CHP’nin kongre sürecinde Beşiktaş İlçe Kongresi, partideki en çarpıcı kırılmalardan birine sahne oldu. Belediye Başkanı Rıza Akpolat, önce il delegeleri listesine alınmadı. Özgür Özel’in devreye girerek “listeye yazın” ricasıyla son anda dahil edildi. Fakat sandıkta yaşanan tablo ibretlikti: 420 oyun yalnızca 125’i Akpolat’a çıktı, delegelerin büyük bölümü onu reddetti. Üstelik 80’e yakın delege, Akpolat’ın adını çizip yerine Aziz İhsan Aktaş yazması, yalnızca kişisel bir tepki değil, tabanın “temiz siyaset” talebini yüksek sesle dile getirmesidir.
Bu manzara, kişisel bir çekişmenin ötesinde, CHP örgütünden Genel Merkez’e gönderilen çok güçlü bir mesajdır. O mesajın özü şudur:
“Biz uyumuyoruz. Biz örgütüz. Aklanıp gelmeden, temizlenmeden, halkın vicdanında kabul görmeden siyaset yapamazsınız.”
Delegelerin İsyanı: Aklanma Talebi
Beşiktaş kulislerinde en çok duyulan cümle, “Rıza aklanıp gelmeden neden hâlâ aday oluyor?” oldu. Bu çıkış, partililerin vicdanındaki çürüme kaygısının en saf ifadesidir. Halkın güvenini yitirmiş bir ismin, sırf Genel Merkez istedi diye yeniden aday gösterilmesi kabul edilmedi.
Bu tablo aynı zamanda şunu da gösterdi: CHP’nin tabanı, artık yalnızca yukarıdan gelen talimatlarla hareket eden edilgen bir kitle değil. Tam tersine, sorgulayan, itiraz eden ve gerektiğinde kendi genel başkanına dahi “hayır” diyebilen bir örgüt gücü var.
Özgür Özel İçin İlk Sınav
Özgür Özel, genel başkanlığa gelirken “temiz siyaset, yeni bir sayfa” sözü verdi. Beşiktaş’ta yaşananlar, bu sözlerin samimiyet testine dönüştü. Çünkü delegeler, Özel’in ricasına rağmen kendi vicdanlarını dinlediler.
Buradaki mesaj açıktır:
“Biz senin sözünü değil, halkın sesini dinleriz. Bizim irademizi yok sayarak yol alamazsın.”

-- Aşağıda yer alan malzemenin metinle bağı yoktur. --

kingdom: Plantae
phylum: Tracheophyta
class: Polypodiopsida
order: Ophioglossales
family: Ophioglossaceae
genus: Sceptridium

Eğer Özel bu uyarıyı doğru okursa, CHP’yi yeniden halkın vicdanıyla barıştırabilir. Ama bu mesajı görmezden gelirse, tabanla arasına duvar örülür ve o duvar, bir gün onun da önünü keser.
İstanbul’da Dengeler
Beşiktaş’taki bu hezimet, İstanbul’un diğer ilçelerine de yansıyacaktır. Çünkü örgütler birbiriyle bağlantılıdır. Bugün Beşiktaş’ta yükselen “temiz aday” talebi, yarın Şişli’de, Kadıköy’de, Sarıyer’de de yankılanacaktır.
Yerel seçimler yaklaşırken bu tablo, CHP için hem tehlike hem fırsattır. Tehlike, tabanın uyarılarını hiçe sayıp tartışmalı isimlerle yola çıkmaktır. Fırsat ise bu uyarıları ciddiye alıp halkın vicdanında karşılığı olan adaylarla seçimlere girmektir.
Sonuç
Beşiktaş’ta sandıktan çıkan sonuç bir yenilgi değil, bir uyarıdır. CHP’nin örgütü diyor ki:
“Temizlenmeden, hesap vermeden, halkın güvenini almadan kimseye biat etmeyiz. Biz tabanız, biz vicdanız, biz örgütüz. Sizden güçlü değiliz belki ama siz bizsiz hiçsiniz.”
Beşiktaş’tan yükselen bu ses, aslında tüm CHP’nin geleceğini belirleyecek bir yol ayrımıdır.